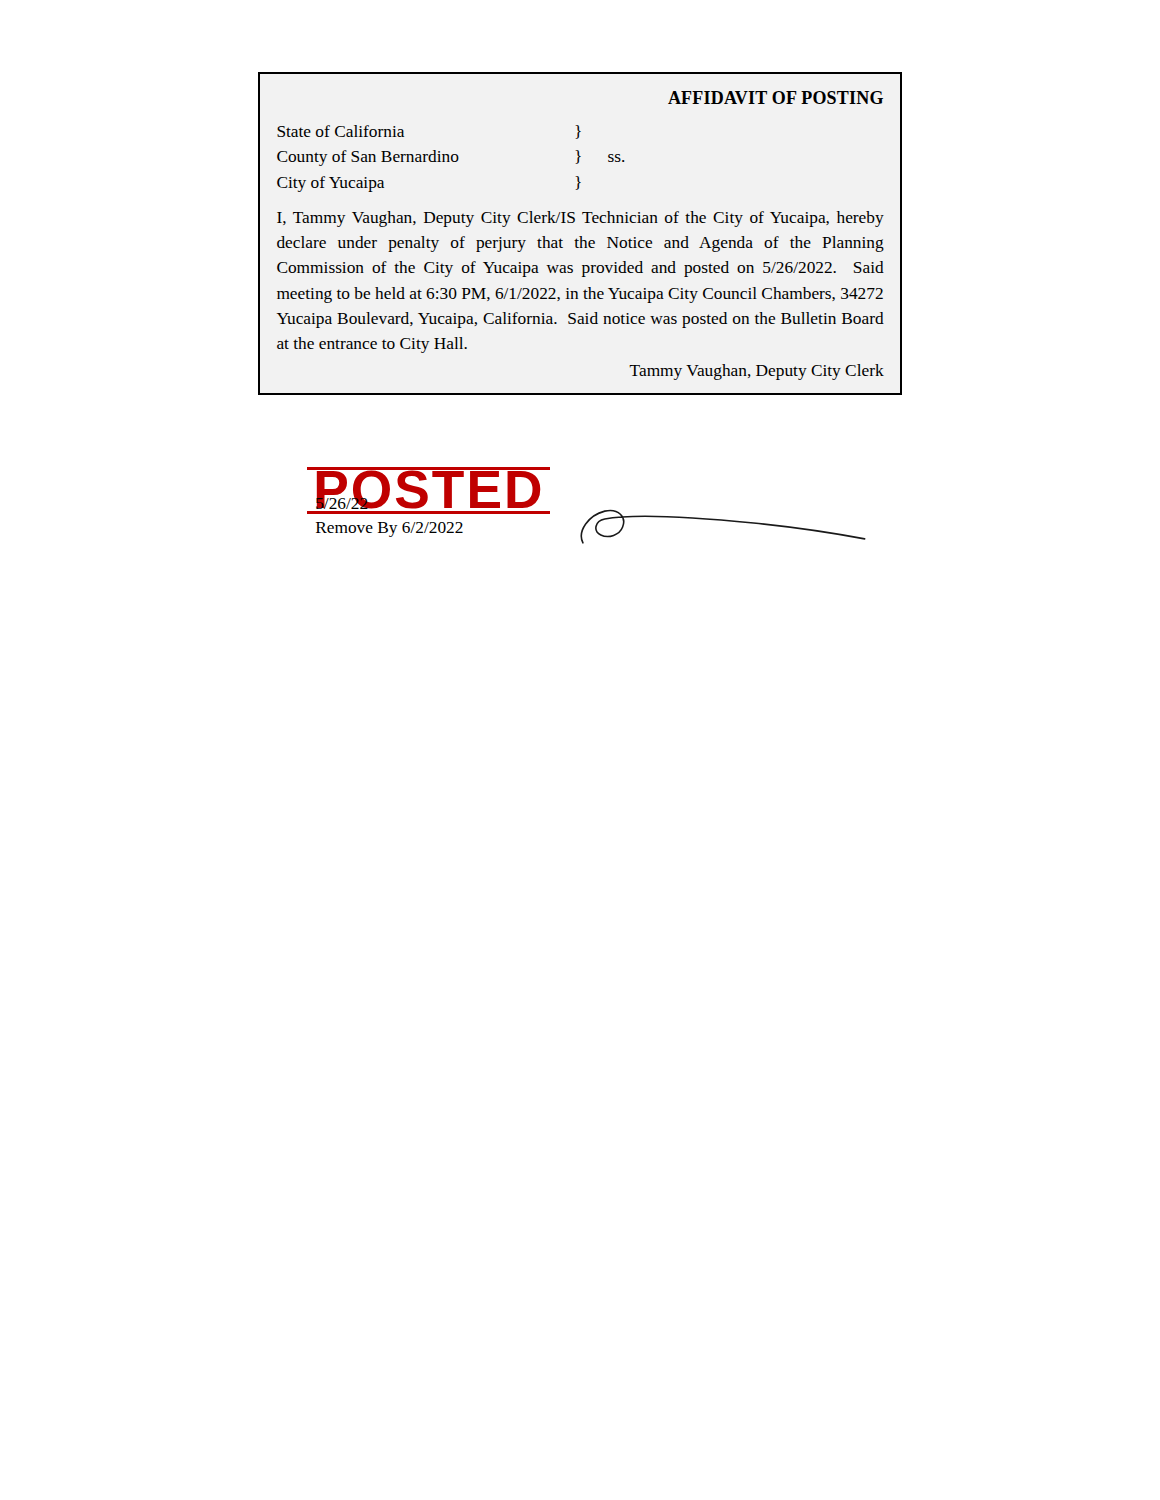AFFIDAVIT OF POSTING
| State of California | } | |
| County of San Bernardino | } | ss. |
| City of Yucaipa | } | |
I, Tammy Vaughan, Deputy City Clerk/IS Technician of the City of Yucaipa, hereby declare under penalty of perjury that the Notice and Agenda of the Planning Commission of the City of Yucaipa was provided and posted on 5/26/2022. Said meeting to be held at 6:30 PM, 6/1/2022, in the Yucaipa City Council Chambers, 34272 Yucaipa Boulevard, Yucaipa, California. Said notice was posted on the Bulletin Board at the entrance to City Hall.
Tammy Vaughan, Deputy City Clerk
POSTED
5/26/22
Remove By 6/2/2022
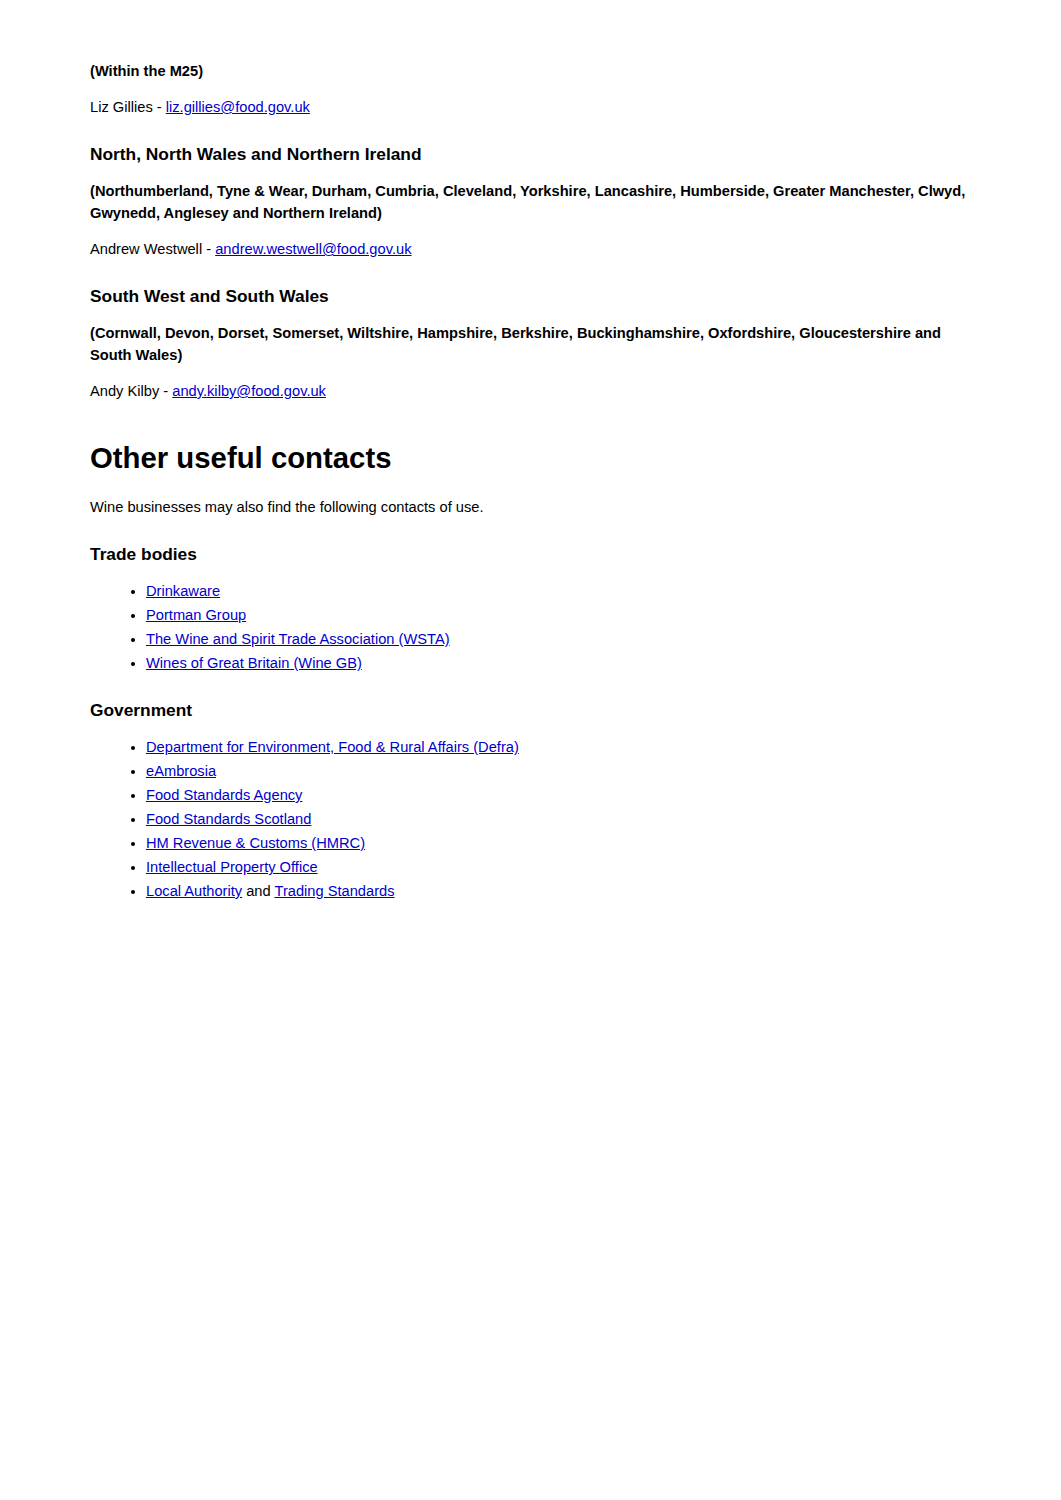(Within the M25)
Liz Gillies - liz.gillies@food.gov.uk
North, North Wales and Northern Ireland
(Northumberland, Tyne & Wear, Durham, Cumbria, Cleveland, Yorkshire, Lancashire, Humberside, Greater Manchester, Clwyd, Gwynedd, Anglesey and Northern Ireland)
Andrew Westwell - andrew.westwell@food.gov.uk
South West and South Wales
(Cornwall, Devon, Dorset, Somerset, Wiltshire, Hampshire, Berkshire, Buckinghamshire, Oxfordshire, Gloucestershire and South Wales)
Andy Kilby - andy.kilby@food.gov.uk
Other useful contacts
Wine businesses may also find the following contacts of use.
Trade bodies
Drinkaware
Portman Group
The Wine and Spirit Trade Association (WSTA)
Wines of Great Britain (Wine GB)
Government
Department for Environment, Food & Rural Affairs (Defra)
eAmbrosia
Food Standards Agency
Food Standards Scotland
HM Revenue & Customs (HMRC)
Intellectual Property Office
Local Authority and Trading Standards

▶ **ASSIGNMENT**: Go through the lines above and write each one out verbatim, skipping the pictures.

▶ **ANSWER FOR THIS EXERCISE**:
AFFIDAVIT OF POSTING
| State of California | } | |
| County of San Bernardino | } | ss. |
| City of Yucaipa | } | |
I, Tammy Vaughan, Deputy City Clerk/IS Technician of the City of Yucaipa, hereby declare under penalty of perjury that the Notice and Agenda of the Planning Commission of the City of Yucaipa was provided and posted on 5/26/2022. Said meeting to be held at 6:30 PM, 6/1/2022, in the Yucaipa City Council Chambers, 34272 Yucaipa Boulevard, Yucaipa, California. Said notice was posted on the Bulletin Board at the entrance to City Hall.
Tammy Vaughan, Deputy City Clerk
POSTED
5/26/22
Remove By 6/2/2022
(Within the M25)
Liz Gillies - liz.gillies@food.gov.uk
North, North Wales and Northern Ireland
(Northumberland, Tyne & Wear, Durham, Cumbria, Cleveland, Yorkshire, Lancashire, Humberside, Greater Manchester, Clwyd, Gwynedd, Anglesey and Northern Ireland)
Andrew Westwell - andrew.westwell@food.gov.uk
South West and South Wales
(Cornwall, Devon, Dorset, Somerset, Wiltshire, Hampshire, Berkshire, Buckinghamshire, Oxfordshire, Gloucestershire and South Wales)
Andy Kilby - andy.kilby@food.gov.uk
Other useful contacts
Wine businesses may also find the following contacts of use.
Trade bodies
Drinkaware
Portman Group
The Wine and Spirit Trade Association (WSTA)
Wines of Great Britain (Wine GB)
Government
Department for Environment, Food & Rural Affairs (Defra)
eAmbrosia
Food Standards Agency
Food Standards Scotland
HM Revenue & Customs (HMRC)
Intellectual Property Office
Local Authority and Trading Standards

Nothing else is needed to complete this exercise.